2. It Starts with the Oscillator

  The longest journey starts with a single step.  I knew this was an ambitious project and that it may never be complete.  So I decided to just take one step at a time.  For me on this journey that first step was the voltage controlled oscillator (VCO), the core of any subtractive analog synthesizer.  So I began researching VCO circuits.

  Electronic synthesizers began taking off in the 70's, and incorporated many circuits that have been around even longer than that, so VCO circuits are nothing new.  Not only is there plenty of circuit info available on the 'net, I found there's quite an active community for DIY (Do It Yourself) modular synth's and eventually came across a fantastic website by DIY synth enthusiest Yves Usson, yusynth.net.  On this site Yves shares with us many excellent designs complete with schematics and layouts.  His VCO circuit sounded like a great place to start, especially since he provide a layout.  All I had to do was order the parts (I use mouser.com) from the parts list, print out the layout and etch the board (there are many tutorials online about how to etch your own boards so I won't go into that).

  The designs on yusynth are intended to be used in a modular synthesizer, which is not exactly what I wanted.  As the title of this blog states, I set out to build an integrated synth as I wanted something more compact and less cumbersome.  An 8 voice modular unit is quite a beast and while the routing options of an integrated synth are more limited I felt the routing utilized in the Jupiter would be sufficient for what I wanted.  Even though the yusynth designs are "modular", the circuits are very similar to the sections that make up an integrated synth, all I had to do was integrate them.

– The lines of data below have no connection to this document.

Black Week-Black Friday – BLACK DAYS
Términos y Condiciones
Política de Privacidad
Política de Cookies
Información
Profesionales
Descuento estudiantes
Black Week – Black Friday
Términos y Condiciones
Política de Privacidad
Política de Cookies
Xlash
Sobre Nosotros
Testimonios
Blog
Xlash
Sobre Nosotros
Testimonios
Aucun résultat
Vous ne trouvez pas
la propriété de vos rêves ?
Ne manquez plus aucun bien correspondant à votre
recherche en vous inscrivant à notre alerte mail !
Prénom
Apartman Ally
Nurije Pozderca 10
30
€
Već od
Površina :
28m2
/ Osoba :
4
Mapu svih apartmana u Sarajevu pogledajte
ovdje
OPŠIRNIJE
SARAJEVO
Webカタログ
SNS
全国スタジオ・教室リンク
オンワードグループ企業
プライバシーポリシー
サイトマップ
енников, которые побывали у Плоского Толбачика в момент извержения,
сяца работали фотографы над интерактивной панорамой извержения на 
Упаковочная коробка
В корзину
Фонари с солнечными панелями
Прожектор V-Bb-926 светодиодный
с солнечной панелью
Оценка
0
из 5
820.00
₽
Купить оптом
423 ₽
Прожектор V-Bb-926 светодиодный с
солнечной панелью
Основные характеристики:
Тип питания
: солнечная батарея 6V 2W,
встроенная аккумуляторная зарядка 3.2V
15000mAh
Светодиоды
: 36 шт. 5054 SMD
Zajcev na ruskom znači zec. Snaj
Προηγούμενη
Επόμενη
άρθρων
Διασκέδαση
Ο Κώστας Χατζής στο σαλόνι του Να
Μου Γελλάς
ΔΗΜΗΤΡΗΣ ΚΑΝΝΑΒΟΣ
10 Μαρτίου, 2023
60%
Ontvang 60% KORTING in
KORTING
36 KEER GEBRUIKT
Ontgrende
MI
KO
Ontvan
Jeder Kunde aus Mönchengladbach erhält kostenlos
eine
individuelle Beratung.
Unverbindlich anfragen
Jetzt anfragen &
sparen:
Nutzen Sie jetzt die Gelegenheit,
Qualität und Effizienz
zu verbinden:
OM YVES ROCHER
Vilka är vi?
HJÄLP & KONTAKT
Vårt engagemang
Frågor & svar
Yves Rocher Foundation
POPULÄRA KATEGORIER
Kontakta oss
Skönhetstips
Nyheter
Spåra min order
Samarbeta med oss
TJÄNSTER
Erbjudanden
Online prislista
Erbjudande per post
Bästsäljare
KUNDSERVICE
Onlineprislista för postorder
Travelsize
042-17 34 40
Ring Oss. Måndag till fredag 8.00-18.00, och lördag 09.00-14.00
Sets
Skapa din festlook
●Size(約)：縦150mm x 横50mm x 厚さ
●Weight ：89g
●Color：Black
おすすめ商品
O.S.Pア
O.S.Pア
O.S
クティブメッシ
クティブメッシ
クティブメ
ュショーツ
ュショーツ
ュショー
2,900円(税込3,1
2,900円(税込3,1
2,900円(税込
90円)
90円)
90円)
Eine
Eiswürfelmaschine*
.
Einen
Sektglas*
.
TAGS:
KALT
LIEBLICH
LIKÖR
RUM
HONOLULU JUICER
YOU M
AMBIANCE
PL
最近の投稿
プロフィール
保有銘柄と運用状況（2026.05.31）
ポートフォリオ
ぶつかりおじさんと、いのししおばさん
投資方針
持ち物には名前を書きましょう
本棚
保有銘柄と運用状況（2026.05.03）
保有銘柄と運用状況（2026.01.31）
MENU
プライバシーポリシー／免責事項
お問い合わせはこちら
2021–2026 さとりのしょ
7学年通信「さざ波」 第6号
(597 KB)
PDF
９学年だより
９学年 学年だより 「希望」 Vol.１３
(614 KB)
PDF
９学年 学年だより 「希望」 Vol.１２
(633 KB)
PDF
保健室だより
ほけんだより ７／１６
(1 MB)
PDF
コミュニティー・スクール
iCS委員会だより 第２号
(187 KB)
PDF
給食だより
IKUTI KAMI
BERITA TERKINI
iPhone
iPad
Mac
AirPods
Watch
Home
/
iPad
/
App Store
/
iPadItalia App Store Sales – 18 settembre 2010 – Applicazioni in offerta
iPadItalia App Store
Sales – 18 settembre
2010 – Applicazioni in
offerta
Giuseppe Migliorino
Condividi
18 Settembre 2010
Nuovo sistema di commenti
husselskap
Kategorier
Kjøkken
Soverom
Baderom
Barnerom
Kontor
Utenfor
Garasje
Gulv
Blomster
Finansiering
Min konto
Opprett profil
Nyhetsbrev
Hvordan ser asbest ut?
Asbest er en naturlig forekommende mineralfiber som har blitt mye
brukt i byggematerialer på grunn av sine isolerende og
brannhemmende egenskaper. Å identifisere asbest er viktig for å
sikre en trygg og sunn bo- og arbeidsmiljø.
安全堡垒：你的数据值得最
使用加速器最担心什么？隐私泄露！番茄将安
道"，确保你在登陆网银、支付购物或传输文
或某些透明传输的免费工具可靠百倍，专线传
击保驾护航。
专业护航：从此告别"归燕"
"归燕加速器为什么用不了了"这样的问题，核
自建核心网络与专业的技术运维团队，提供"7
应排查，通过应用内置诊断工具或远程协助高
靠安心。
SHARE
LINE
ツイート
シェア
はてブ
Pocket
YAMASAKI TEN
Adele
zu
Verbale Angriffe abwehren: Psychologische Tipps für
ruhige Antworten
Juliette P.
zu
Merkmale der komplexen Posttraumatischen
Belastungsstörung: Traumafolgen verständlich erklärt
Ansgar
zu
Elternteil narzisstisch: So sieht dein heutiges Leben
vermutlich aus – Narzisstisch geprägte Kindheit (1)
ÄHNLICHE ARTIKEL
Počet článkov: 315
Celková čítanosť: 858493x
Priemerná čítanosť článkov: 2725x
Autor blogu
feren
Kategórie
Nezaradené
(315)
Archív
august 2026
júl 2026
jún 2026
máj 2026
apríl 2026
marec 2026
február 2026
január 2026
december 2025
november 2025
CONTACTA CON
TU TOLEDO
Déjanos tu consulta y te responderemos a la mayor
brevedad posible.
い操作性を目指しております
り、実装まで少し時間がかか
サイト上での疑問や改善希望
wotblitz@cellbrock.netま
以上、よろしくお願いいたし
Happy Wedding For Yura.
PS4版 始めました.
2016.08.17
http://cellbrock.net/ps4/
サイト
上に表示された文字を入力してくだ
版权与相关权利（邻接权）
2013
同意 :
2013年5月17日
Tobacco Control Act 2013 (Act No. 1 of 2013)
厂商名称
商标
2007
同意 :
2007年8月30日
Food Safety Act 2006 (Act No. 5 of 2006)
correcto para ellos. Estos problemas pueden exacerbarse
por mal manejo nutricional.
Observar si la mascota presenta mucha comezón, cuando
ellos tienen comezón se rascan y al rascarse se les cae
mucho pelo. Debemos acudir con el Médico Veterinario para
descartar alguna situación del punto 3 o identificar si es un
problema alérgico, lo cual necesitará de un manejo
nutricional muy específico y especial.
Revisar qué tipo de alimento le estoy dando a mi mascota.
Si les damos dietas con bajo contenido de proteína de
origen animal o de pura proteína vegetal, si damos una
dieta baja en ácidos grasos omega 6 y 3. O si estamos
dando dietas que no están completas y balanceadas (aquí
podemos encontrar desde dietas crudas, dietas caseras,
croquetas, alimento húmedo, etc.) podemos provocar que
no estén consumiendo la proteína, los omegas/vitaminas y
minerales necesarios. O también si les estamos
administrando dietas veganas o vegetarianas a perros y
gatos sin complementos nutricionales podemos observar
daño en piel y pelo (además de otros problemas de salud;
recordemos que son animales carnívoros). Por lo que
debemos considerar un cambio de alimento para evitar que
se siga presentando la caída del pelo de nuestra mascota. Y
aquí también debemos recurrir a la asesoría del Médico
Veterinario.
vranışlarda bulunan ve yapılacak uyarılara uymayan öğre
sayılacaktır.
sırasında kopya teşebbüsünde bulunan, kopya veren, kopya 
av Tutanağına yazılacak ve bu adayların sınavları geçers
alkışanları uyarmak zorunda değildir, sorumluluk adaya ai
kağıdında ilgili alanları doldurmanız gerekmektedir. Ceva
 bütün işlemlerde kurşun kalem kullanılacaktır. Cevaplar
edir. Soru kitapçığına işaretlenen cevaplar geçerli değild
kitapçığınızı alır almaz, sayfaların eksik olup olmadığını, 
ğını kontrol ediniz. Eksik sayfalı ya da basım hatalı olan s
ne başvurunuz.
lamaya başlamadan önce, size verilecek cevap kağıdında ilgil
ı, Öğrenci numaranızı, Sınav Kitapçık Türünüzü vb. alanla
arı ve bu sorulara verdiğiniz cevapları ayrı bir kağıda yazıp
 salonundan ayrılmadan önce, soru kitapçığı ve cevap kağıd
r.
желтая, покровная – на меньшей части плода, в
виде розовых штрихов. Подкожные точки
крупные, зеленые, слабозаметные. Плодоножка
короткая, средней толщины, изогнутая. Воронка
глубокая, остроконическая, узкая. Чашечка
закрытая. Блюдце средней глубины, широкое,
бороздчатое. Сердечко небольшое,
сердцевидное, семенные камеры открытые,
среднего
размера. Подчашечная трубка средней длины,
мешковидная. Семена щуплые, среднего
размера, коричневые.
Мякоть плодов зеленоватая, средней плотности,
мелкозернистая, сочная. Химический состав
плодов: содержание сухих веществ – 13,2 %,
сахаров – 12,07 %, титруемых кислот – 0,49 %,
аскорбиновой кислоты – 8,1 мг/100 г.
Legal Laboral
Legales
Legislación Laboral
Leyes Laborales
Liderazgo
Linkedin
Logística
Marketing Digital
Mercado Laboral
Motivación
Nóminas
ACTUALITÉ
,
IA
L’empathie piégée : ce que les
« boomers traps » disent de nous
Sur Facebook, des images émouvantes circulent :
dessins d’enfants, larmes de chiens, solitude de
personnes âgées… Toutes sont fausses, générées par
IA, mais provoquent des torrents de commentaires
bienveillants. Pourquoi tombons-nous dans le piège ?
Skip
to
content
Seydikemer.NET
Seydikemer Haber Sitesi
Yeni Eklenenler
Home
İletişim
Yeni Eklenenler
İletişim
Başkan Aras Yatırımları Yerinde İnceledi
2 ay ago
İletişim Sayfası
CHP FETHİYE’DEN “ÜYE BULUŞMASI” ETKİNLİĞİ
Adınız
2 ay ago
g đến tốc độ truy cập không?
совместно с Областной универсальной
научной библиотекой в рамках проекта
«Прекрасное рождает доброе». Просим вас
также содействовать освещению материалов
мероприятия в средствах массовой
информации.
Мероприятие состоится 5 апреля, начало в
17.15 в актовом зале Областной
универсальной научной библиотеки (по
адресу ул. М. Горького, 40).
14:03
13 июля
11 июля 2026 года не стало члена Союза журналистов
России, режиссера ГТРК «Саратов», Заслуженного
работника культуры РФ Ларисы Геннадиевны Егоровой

  But I'm getting ahead of myself, back to the VCO.  I took the first step and built a single VCO board not really knowing what to expect, and figuring if it didn't work out it was only a few bucks and not a big loss at this point.  After some trouble shooting (only my second DIY PCB) I was pleasantly surprised with the result.  It sounded great!  At least for a single oscillator with no filter or envelope control or keyboard etc.  It wasn't anything fancy, it's just and oscillator after all.  All it did was produce a constant tone whose pitch I could vary by twisting some knobs.  But as a base to start building up from, I was very happy.